Like Sirius, XM insists it is fully funded to continue as a stand-alone, but management is still predicting that merger approval is coming soon. XM added 1.4 million net new subscribers in 2007, breaking nine million, but that that was down from 1.7 million net adds in 2006. “This decline was due to fewer retail gross adds, coupled with churn from a larger subscriber base,” CEO Nate Davis told analysts, painting it as a positive development that XM has moved from a focus on retail receiver sales to add subscribers to an OEM focus. XM’s automaker partners increased their output of XM-equipped new cars by 64% in 2007.
Revenues jumped 22% in 2007 to 1.1 billion and cut the year’s loss by 37 million to 682 million.
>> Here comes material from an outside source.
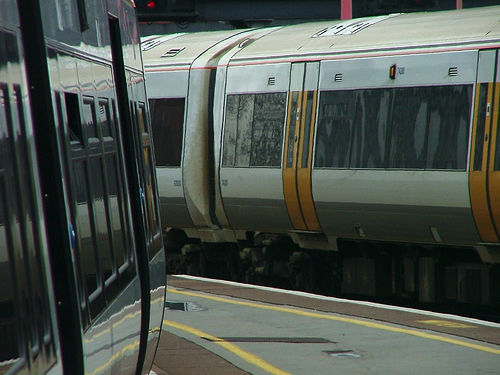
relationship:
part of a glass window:
[386, 153, 415, 187] [355, 85, 412, 147]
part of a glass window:
[414, 141, 430, 164] [373, 99, 455, 220]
Q4 revenues rose 20% to 308 million and the net loss declined by 18 million to 239 million.
Echoing Sirius CEO Mel Karmazin, XM Chairman Gary Parsons said he had nothing new to report on the needed DOJ and FCC approvals for the two satellite companies to complete their long-pending merger. Both he and Davis said they still expect those approvals to come through. “In the meantime, in the unlikely event that a merger does not go forward, we are fully funded for a standalone businesses and we expect XM to deliver solid growth, improved operational performance, outstanding customer satisfaction and to remain well-positioned with or without a merger,” Parsons told investors and analysts.
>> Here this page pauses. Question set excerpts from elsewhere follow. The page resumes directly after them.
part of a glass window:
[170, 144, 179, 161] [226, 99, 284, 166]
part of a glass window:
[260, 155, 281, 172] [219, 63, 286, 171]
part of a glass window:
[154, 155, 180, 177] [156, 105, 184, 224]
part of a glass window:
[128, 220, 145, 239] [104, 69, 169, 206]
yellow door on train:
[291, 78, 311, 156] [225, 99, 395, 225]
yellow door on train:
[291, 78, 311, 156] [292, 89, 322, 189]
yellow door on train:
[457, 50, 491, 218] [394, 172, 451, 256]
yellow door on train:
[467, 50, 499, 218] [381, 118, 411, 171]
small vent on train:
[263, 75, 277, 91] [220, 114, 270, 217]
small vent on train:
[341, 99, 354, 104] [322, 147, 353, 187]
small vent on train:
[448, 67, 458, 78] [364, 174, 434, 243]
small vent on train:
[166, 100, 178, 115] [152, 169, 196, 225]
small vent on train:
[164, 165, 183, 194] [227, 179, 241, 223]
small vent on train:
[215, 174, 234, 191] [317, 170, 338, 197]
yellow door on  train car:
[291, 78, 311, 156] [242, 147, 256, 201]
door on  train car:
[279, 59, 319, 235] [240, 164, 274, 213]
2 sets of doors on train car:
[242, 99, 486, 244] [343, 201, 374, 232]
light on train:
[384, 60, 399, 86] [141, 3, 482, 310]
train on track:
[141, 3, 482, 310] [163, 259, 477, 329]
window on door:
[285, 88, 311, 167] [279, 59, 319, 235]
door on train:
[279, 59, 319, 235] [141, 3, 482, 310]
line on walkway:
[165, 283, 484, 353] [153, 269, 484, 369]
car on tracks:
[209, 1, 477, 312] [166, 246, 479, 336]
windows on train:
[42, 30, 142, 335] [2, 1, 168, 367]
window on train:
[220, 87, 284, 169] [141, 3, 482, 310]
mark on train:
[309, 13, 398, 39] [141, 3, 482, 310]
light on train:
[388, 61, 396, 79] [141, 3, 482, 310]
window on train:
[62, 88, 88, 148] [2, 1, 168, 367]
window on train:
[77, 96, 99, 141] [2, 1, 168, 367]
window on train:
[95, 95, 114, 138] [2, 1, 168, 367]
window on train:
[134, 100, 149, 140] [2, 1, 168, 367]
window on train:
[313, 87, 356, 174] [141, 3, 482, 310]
RBR/TVBR observation: As Davis talked about the decline in retail sales of satellite radio receivers, he noted competition from new devices that supply audio entertainment, which is the song that both satellite companies have been playing for federal regulators to try to convince them that XM and Sirius don’t compete just against each other, but against a growing array of audio devices. “Competition from satellite radio has even made FM radio better,” Davis declared. Too bad he didn’t continue on and name his favorite New York stations.